Economy to run “below potential” for next 5 years: Treasury
Economy to run “below potential” for the next five years: Treasury
By Pattrick Smellie
Dec. 14 (BusinessDesk) – New Zealand’s weak economic recovery will see the country performing below its true potential for another five years, although the gap will narrow and be “approximately closed by 2015,” say the latest Treasury forecasts.
Potential output is a measure of growth rates possible without creating excessive inflation, and is calculated to be around 2.5% a year.
“Growth in potential output is estimated to have eased back from what was expected prior to the 2008/09 recession, largely accounted for by a marked fall in capital investment in the last two years, and partly owing to a reassessment of the level of potential output before the recession,” the Treasury Half Year Economic and Fiscal Update says.
“Over the next five years, actual output growth is expected to exceed growth in potential output. Consequently, the gap between the two measures narrows gradually and is approximately closed by 2015.”

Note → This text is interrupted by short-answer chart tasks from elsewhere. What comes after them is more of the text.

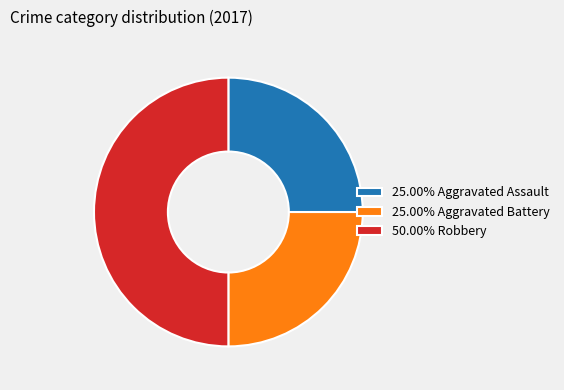

How many segments does this pie chart have?

3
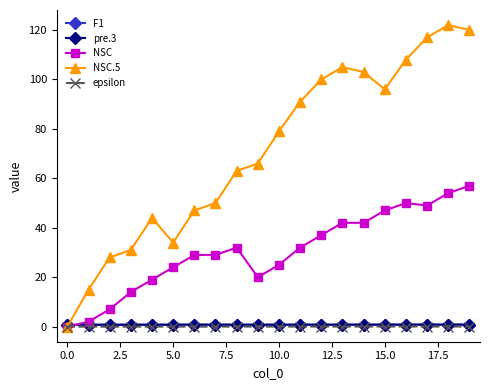

What is the sum of all NSC.5 values?

1419.0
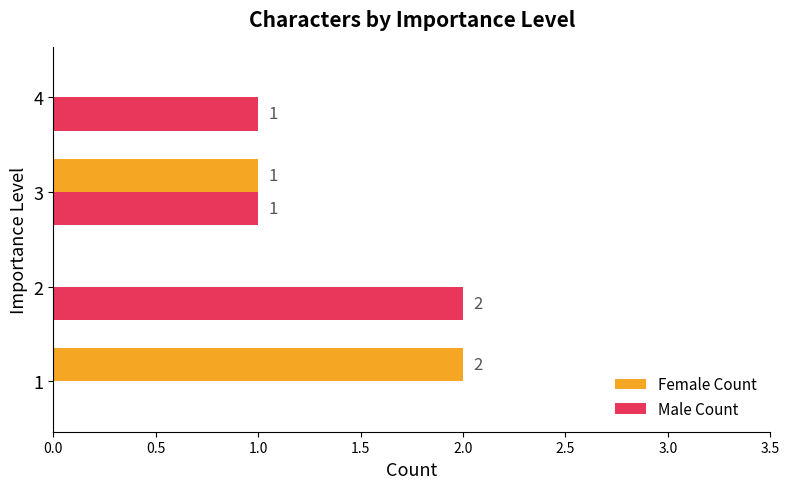

What is the sum of all Male Count values?

4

The Treasury is forecasting growth of 2.5% for the year to March, down from 3.3% forecast in the May Budget, rising to 3.4% in the year to March 2012, and dropping back to 2.8% in 2013, and sees unemployment tracking back down to a historically low 4.5% by March 2015.
A tumbling tax take is contributing to a prolonged period of higher cash deficits than forecast over the next three years, but the subdued recovery means the balance of payments deficit will blow out less than previously feared, and the country’s net external liabilities are now expected to top out at around 90% of Gross Domestic Product. Previous forecasts had external liabilities heading above 100%.
The current account deficit is now forecast to peak at 6.8% of GDP in the year to March 2012.
However, additional financing costs caused by additional government borrowing will rise from $2.3 billion in the year to June 2010 to $4.9 billion in the June 2015 year.
The impact of the recession on business profits is graphically illustrated in the Treasury’s expectation that more than $18 billion in accumulated tax losses have been wracked up.
That’s up 30% on last year’s level and has “pushed the stock of tax losses up to about twice its level after the recession of the late 1990’s,” the Treasury says. “These losses will be progressively offset against profits in future tax years, thereby reducing business income tax revenue, with a consequential tax shortfall forecast at around $350 million a year until 2015.
The Treasury also warns that, unlike past recoveries, New Zealand is not benefitting from a weak exchange rate to boost exports. While the kiwi dollar fell in the 2008/09 recession, it has bounced back and is “currently around the same level as it was prior to the recession and high by historical standards.”
“The exchange rate is forecast to remain elevated in the near term, reflecting market forces, before falling owing to fundamentals, such as New Zealand’s high level of international indebtedness and a recovering global economy.”